> _WORK ORDER_: Please reproduce every record, keeping each one exactly as written.

[Records from a dataset]
· · ·

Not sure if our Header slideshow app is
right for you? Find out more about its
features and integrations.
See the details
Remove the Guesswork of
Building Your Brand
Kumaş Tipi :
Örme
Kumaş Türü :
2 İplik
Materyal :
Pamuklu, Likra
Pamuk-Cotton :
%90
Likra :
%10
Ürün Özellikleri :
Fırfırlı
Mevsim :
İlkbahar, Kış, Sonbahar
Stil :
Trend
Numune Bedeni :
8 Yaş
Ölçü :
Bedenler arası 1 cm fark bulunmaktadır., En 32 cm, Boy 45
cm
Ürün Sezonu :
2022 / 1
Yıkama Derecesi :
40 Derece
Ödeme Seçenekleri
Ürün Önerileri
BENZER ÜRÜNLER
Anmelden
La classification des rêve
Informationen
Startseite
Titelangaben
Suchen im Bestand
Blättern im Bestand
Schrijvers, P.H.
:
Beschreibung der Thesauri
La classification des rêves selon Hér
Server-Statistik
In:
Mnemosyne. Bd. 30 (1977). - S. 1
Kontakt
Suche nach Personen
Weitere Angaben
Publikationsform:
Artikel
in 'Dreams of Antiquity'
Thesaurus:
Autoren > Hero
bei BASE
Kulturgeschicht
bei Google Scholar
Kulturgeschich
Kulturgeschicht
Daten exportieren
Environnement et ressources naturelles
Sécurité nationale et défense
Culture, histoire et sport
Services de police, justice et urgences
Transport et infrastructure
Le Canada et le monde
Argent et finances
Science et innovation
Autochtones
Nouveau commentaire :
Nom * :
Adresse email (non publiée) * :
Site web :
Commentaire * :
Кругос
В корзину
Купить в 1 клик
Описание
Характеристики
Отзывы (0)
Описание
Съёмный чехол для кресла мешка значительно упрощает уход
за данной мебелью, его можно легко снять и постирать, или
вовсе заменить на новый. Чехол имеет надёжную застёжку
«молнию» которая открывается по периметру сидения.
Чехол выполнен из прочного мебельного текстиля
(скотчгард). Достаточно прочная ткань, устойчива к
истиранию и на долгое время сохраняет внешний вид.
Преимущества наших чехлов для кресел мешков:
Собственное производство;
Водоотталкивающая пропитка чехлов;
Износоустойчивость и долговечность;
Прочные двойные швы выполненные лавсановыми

· · ·

> _RESPONSE TO THE TASK_:
Not sure if our Header slideshow app is
right for you? Find out more about its
features and integrations.
See the details
Remove the Guesswork of
Building Your Brand
Kumaş Tipi :
Örme
Kumaş Türü :
2 İplik
Materyal :
Pamuklu, Likra
Pamuk-Cotton :
%90
Likra :
%10
Ürün Özellikleri :
Fırfırlı
Mevsim :
İlkbahar, Kış, Sonbahar
Stil :
Trend
Numune Bedeni :
8 Yaş
Ölçü :
Bedenler arası 1 cm fark bulunmaktadır., En 32 cm, Boy 45
cm
Ürün Sezonu :
2022 / 1
Yıkama Derecesi :
40 Derece
Ödeme Seçenekleri
Ürün Önerileri
BENZER ÜRÜNLER
Anmelden
La classification des rêve
Informationen
Startseite
Titelangaben
Suchen im Bestand
Blättern im Bestand
Schrijvers, P.H.
:
Beschreibung der Thesauri
La classification des rêves selon Hér
Server-Statistik
In:
Mnemosyne. Bd. 30 (1977). - S. 1
Kontakt
Suche nach Personen
Weitere Angaben
Publikationsform:
Artikel
in 'Dreams of Antiquity'
Thesaurus:
Autoren > Hero
bei BASE
Kulturgeschicht
bei Google Scholar
Kulturgeschich
Kulturgeschicht
Daten exportieren
Environnement et ressources naturelles
Sécurité nationale et défense
Culture, histoire et sport
Services de police, justice et urgences
Transport et infrastructure
Le Canada et le monde
Argent et finances
Science et innovation
Autochtones
Nouveau commentaire :
Nom * :
Adresse email (non publiée) * :
Site web :
Commentaire * :
Кругос
В корзину
Купить в 1 клик
Описание
Характеристики
Отзывы (0)
Описание
Съёмный чехол для кресла мешка значительно упрощает уход
за данной мебелью, его можно легко снять и постирать, или
вовсе заменить на новый. Чехол имеет надёжную застёжку
«молнию» которая открывается по периметру сидения.
Чехол выполнен из прочного мебельного текстиля
(скотчгард). Достаточно прочная ткань, устойчива к
истиранию и на долгое время сохраняет внешний вид.
Преимущества наших чехлов для кресел мешков:
Собственное производство;
Водоотталкивающая пропитка чехлов;
Износоустойчивость и долговечность;
Прочные двойные швы выполненные лавсановыми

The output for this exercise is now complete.